* Description of the task
Continue the mailing-list message about C, assembler, and router datapath design from its last sentence, keeping its informal first-person tone.
-------- Page extract --------
On 10/14/2011 03:40 PM, Keith M wrote:
The vast
majority of embedded development these days is done in C, with
some things (notably some low-level device handling, as you know) are
done in assembler. You can't really do any serious embedded work without
doing at least SOME assembler, for the C startup code (crt0.[so]), but
the "canned" ones distributed with cross compilers are getting closer to
being able to handle all "before calling main()" needs.
C will be the king in the embedded space for a long time, I suspect.
So I have some basic familiarity with high-end router design, and it
seems that there is a trend (for some time) to move the datapath design
away from FPGAs (or ASICs) housing multiple soft-processors whose custom
software was written in assembly to using off the shelf Network
Processing Units.
-------- Information given --------
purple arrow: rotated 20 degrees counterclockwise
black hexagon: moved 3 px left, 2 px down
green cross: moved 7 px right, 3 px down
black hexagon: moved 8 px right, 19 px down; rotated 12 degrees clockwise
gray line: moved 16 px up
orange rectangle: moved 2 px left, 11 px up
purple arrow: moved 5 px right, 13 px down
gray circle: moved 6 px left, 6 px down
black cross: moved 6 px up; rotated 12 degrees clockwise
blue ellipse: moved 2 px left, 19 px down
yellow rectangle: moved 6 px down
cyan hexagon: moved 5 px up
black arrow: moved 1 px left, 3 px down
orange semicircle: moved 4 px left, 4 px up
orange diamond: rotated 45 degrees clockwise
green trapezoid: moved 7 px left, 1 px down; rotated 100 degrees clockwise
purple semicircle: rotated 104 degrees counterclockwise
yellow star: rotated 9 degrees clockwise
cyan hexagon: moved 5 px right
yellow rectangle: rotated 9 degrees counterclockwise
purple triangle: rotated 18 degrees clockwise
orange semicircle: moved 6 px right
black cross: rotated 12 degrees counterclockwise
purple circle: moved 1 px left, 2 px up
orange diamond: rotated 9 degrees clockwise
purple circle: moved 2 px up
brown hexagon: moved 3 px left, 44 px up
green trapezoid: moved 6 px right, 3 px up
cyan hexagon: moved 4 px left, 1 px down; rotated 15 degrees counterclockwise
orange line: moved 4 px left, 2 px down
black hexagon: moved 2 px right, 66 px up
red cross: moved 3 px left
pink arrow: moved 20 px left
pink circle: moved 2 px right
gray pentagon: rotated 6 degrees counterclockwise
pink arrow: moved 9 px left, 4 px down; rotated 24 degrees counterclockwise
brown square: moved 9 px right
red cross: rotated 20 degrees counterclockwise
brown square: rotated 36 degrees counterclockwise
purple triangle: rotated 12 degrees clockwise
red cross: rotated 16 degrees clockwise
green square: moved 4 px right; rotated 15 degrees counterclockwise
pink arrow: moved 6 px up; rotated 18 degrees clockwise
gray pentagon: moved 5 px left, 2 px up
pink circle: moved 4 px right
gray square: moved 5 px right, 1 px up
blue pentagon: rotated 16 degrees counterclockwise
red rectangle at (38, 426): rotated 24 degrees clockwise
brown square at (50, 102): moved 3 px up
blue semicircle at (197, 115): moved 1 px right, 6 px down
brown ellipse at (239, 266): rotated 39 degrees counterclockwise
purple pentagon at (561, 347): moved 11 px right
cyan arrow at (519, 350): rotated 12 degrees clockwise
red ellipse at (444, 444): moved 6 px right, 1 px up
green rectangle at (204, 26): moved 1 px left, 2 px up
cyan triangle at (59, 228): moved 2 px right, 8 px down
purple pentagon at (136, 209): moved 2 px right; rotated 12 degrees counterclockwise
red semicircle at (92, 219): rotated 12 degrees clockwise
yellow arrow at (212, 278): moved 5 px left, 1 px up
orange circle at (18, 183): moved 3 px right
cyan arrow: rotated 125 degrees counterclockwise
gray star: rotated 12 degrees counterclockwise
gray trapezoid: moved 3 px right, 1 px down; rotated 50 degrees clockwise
--------
* Solved exercise
Or in general, a move away from custom hardware to standard (like
Intel's NPUs) CPU-like designs running at a faster clock rate.
I don't know how widespread the trend is but it is interesting to me
nonetheless.
I think that's not necessarily a bad thing, if the COTS NPUs are
actually good at what they're supposed to do.
A few years ago, I moved my network from a studly, very fast Cisco
Catalyst 5500 to a Cisco Catalyst 3548XL. That moved me from packets
switched in FPGA-based hardware to packets switched in firmware running
on a PowerPC chip, a 405 I think. My power bill dropped by about $50/mo
(which was the goal) but man the performance drop was huge.
If these new NPUs can do their jobs as quickly and efficiently as the
FPGA-based switching (whether it's done by firmware running on soft
cores or directly switched by an FPGA-based hardware switching fabric),
personally I think that's ok.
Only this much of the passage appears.